§ **Instructions for the task**: Between the line containing "Suggestive Geschichten" and the line containing "Therapeutisches Erzählen" lies a run of lines; give that run again exactly, with both of those lines, and nothing else from the entries below.

§ **Collected data entries**:

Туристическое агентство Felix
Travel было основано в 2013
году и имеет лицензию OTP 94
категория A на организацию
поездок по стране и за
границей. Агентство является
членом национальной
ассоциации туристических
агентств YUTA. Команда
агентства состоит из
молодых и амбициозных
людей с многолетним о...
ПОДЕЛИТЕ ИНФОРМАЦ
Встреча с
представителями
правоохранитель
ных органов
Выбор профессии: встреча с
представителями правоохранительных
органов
--
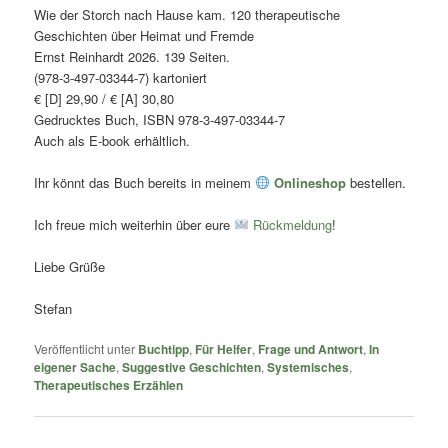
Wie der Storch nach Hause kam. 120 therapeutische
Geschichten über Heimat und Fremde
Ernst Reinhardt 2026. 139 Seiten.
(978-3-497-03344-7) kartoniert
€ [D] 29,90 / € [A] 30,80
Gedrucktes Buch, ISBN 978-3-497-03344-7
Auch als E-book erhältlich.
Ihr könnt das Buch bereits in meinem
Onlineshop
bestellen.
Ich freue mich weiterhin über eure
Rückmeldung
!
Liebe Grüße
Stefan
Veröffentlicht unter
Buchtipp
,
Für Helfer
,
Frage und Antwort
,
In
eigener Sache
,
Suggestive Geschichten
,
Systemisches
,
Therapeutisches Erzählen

§ **Result for this task**:
Suggestive Geschichten
,
Systemisches
,
Therapeutisches Erzählen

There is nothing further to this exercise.